Illustration KI-generiert
Dein Gegenüber misst den Auftritt, nicht die Leistung
Zwei Monate lang hast du in jedem Termin geliefert. Dann läuft eine Präsentation nur mittelmäßig – und dein Kunde fragt auf einmal, ob das Projekt eigentlich noch in den richtigen Händen liegt.
Warum die Reaktion so viel größer ausfällt als der Anlass, hat ein Team der Radboud University Nijmegen gerade im British Journal of Social Psychology untersucht. In zwei Experimenten bewerteten 86 beziehungsweise 97 Teilnehmende sechs Tage lang jeden Tag dieselben Ziele auf einer Skala von 1 bis 100 – einen fiktiven Mitarbeiter und, als Vergleich, ein Ferienhaus –, nachdem sie täglich neue Informationen dazu erhalten hatten. Das Ergebnis widersprach der Erwartung, die die Forscher vorab schriftlich festgelegt hatten: Menschen halten gar nicht an ihrem bisherigen Urteil fest, wie es die bekannte These vom Bestätigungsfehler nahelegt. Sie überziehen die Korrektur. Passt eine neue Information nicht zum bestehenden Bild, schlägt die Bewertung stärker aus, als die Information allein rechtfertigt – nach unten stärker als nach oben. Beim Menschen übrigens genauso wie beim Ferienhaus.

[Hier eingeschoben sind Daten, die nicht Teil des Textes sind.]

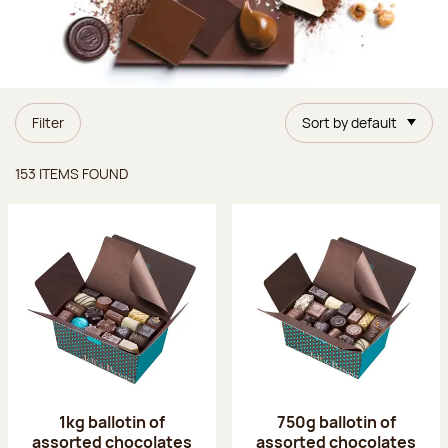
Filter
Sort by default
Items found
153 ITEMS FOUND
1kg ballotin of
750g ballotin of
assorted chocolates
assorted chocolates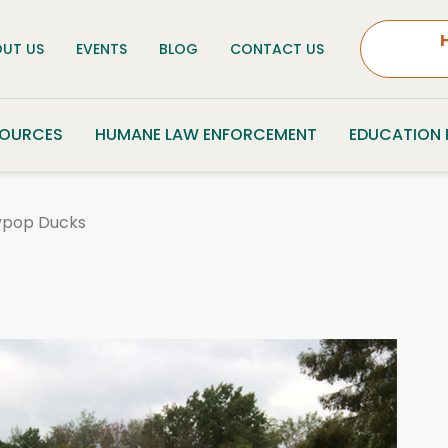
UT US
EVENTS
BLOG
CONTACT US
SOURCES
HUMANE LAW ENFORCEMENT
EDUCATION
lypop Ducks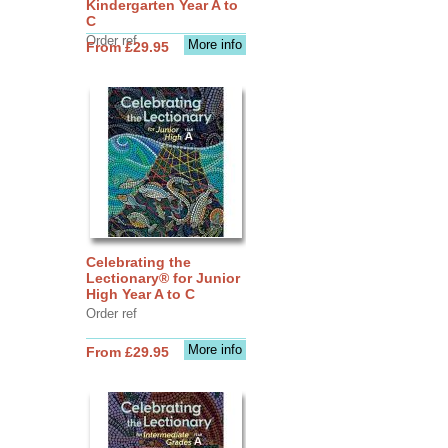
Kindergarten Year A to
C
Order ref
More info
From £29.95
Celebrating the
Lectionary® for Junior
High Year A to C
Order ref
More info
From £29.95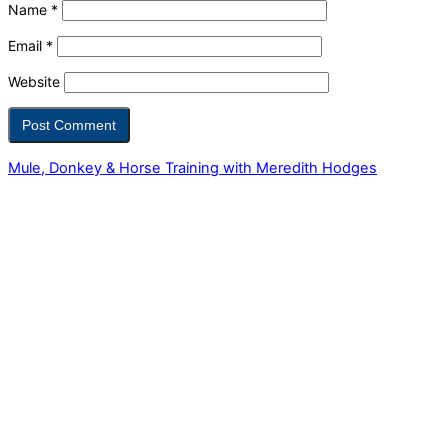
Name
*
Email
*
Website
Mule, Donkey & Horse Training with Meredith Hodges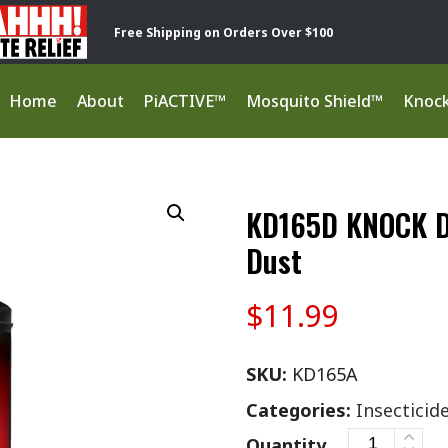
Free Shipping on Orders Over $100
Home
About
PiACTIVE™
Mosquito Shield™
Knoc
KD165D KNOCK D
Dust
$
11.99
SKU:
KD165A
Categories:
Insecticid
Quantity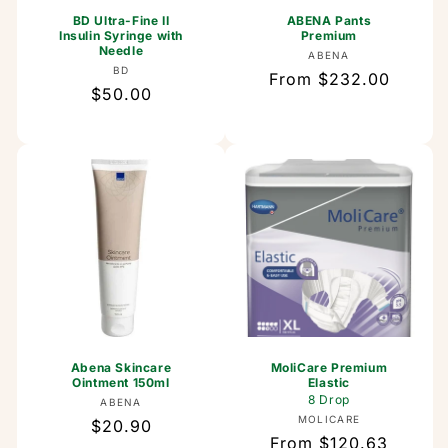
BD Ultra-Fine II
ABENA Pants
Insulin Syringe with
Premium
Needle
Vendor:
ABENA
Vendor:
BD
Regular
From $232.00
Regular
$50.00
price
price
Abena Skincare
MoliCare Premium
Ointment 150ml
Elastic
8 Drop
Vendor:
ABENA
Vendor:
MOLICARE
Regular
$20.90
Regular
From $120.63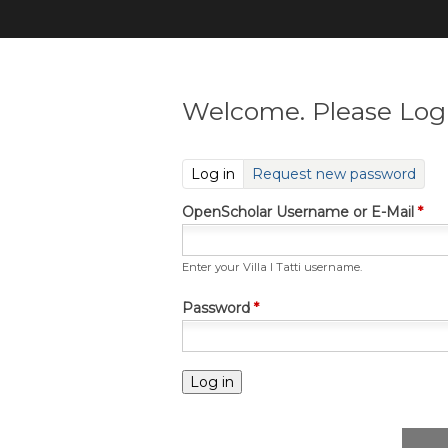
Welcome. Please Log 
(active tab)
Log in
Request new password
OpenScholar Username or E-Mail
*
Enter your Villa I Tatti username.
Password
*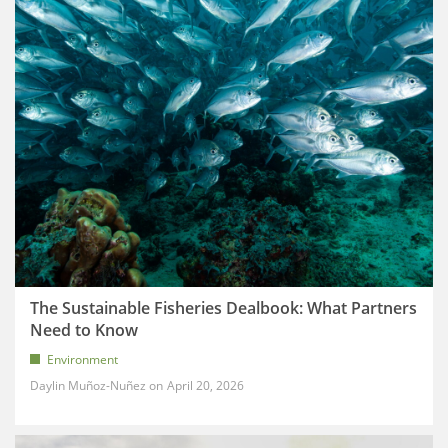
The Sustainable Fisheries Dealbook: What Partners
Need to Know
Environment
Daylin Muñoz-Nuñez
April 20, 2026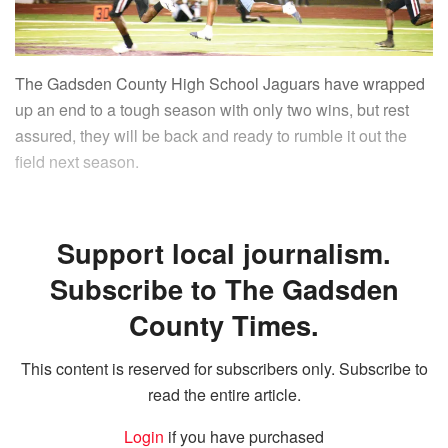
The Gadsden County High School Jaguars have wrapped
up an end to a tough season with only two wins, but rest
assured, they will be back and ready to rumble it out the
field next season.
Support local journalism.
Subscribe to The Gadsden
County Times.
This content is reserved for subscribers only. Subscribe to
read the entire article.
Login
if you have purchased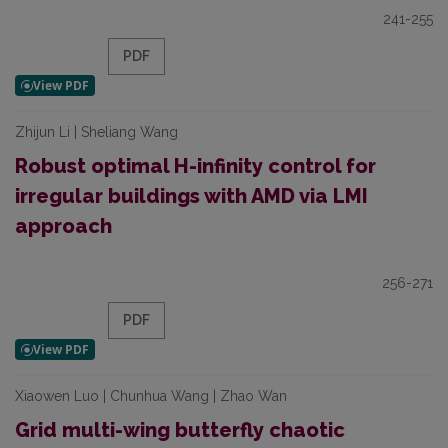
241-255
PDF
Zhijun Li | Sheliang Wang
Robust optimal H-infinity control for
irregular buildings with AMD via LMI
approach
256-271
PDF
Xiaowen Luo | Chunhua Wang | Zhao Wan
Grid multi-wing butterfly chaotic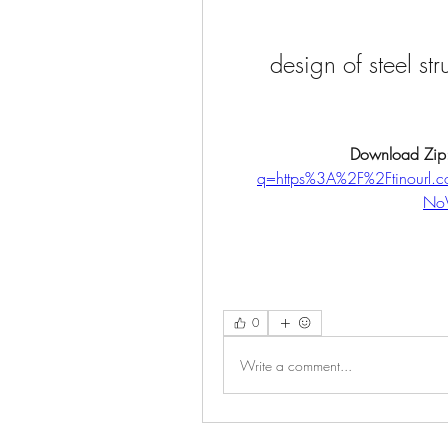
design of steel st
Download Zip
q=https%3A%2F%2Ftinourl
No
0
Write a comment...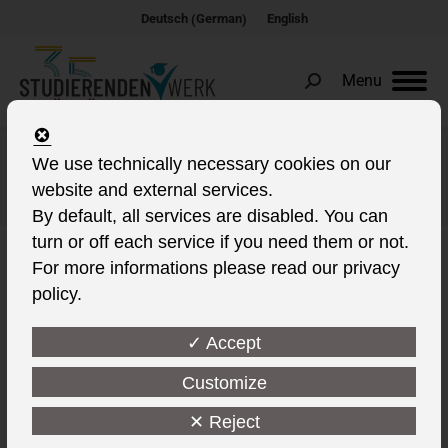
German
Deutsch
English
(
)
Menu
Search:
We use technically necessary cookies on our
Albums Archives:
Living
website and external services.
You are here:
By default, all services are disabled. You can
turn or off each service if you need them or not.
For more informations please read our privacy
policy.
✓ Accept
Customize
✕ Reject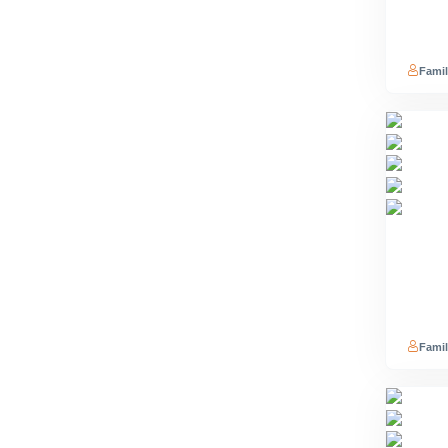
Famil
Famil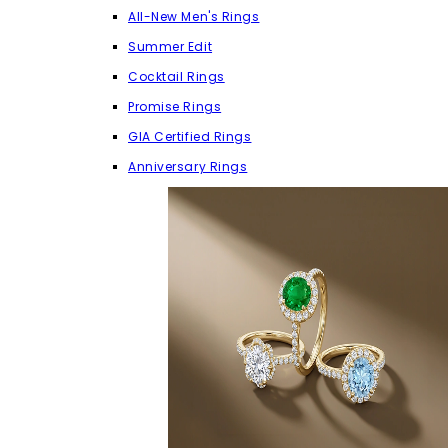
All-New Men's Rings
Summer Edit
Cocktail Rings
Promise Rings
GIA Certified Rings
Anniversary Rings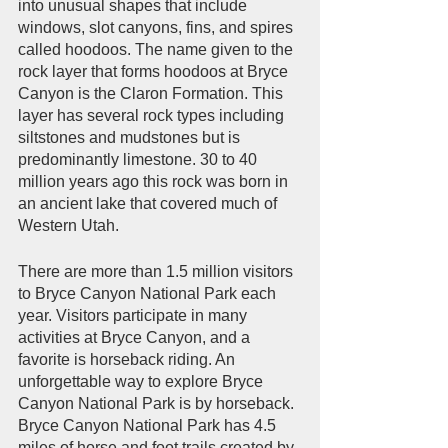
into unusual shapes that include 
windows, slot canyons, fins, and spires 
called hoodoos. The name given to the 
rock layer that forms hoodoos at Bryce 
Canyon is the Claron Formation. This 
layer has several rock types including 
siltstones and mudstones but is 
predominantly limestone. 30 to 40 
million years ago this rock was born in 
an ancient lake that covered much of 
Western Utah.       
There are more than 1.5 million visitors 
to Bryce Canyon National Park each 
year. Visitors participate in many 
activities at Bryce Canyon, and a 
favorite is horseback riding. An 
unforgettable way to explore Bryce 
Canyon National Park is by horseback. 
Bryce Canyon National Park has 4.5 
miles of horse and foot trails created by 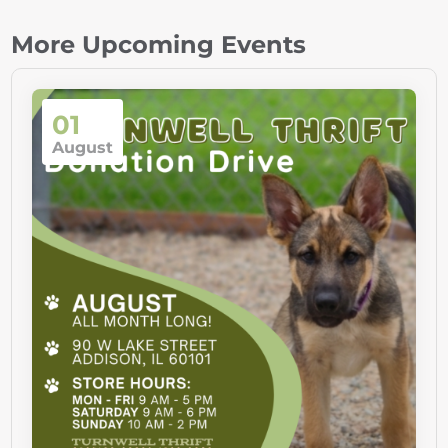
More Upcoming Events
01
August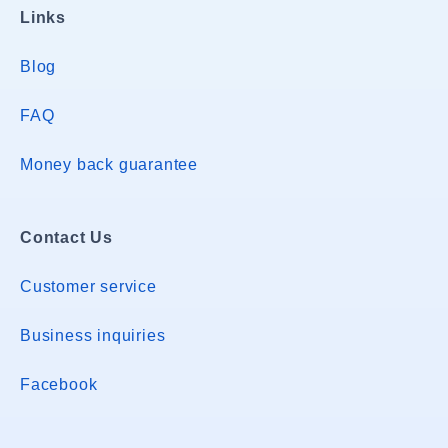
Links
Blog
FAQ
Money back guarantee
Contact Us
Customer service
Business inquiries
Facebook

Für die Auftritt-Phase ist das ein unbequemer, aber brauchbarer Befund, denn er ist an keinen Zeitpunkt gebunden: Er wirkt bei jeder neuen Information, die über dich eintrifft, über die ganze Beziehung hinweg. Dein Auftritt wird nie absolut bewertet, sondern immer gegen den Bezugspunkt, den dein Gegenüber schon hat. Je höher dieser Bezugspunkt liegt, desto teurer wird jede Abweichung nach unten – ein einzelner mittelmäßiger Termin kostet den, der monatelang geglänzt hat, deutlich mehr als den, von dem ohnehin niemand viel erwartet. Genau deshalb gilt derselbe Mechanismus aber auch in die andere Richtung: Wer bisher unterschätzt wurde, verschiebt mit einem einzigen klar abweichenden guten Auftritt mehr, als dieser Auftritt eigentlich wert wäre. Dieser Ausschlag nach oben war in der Studie der schwächere von beiden – aber er war messbar da.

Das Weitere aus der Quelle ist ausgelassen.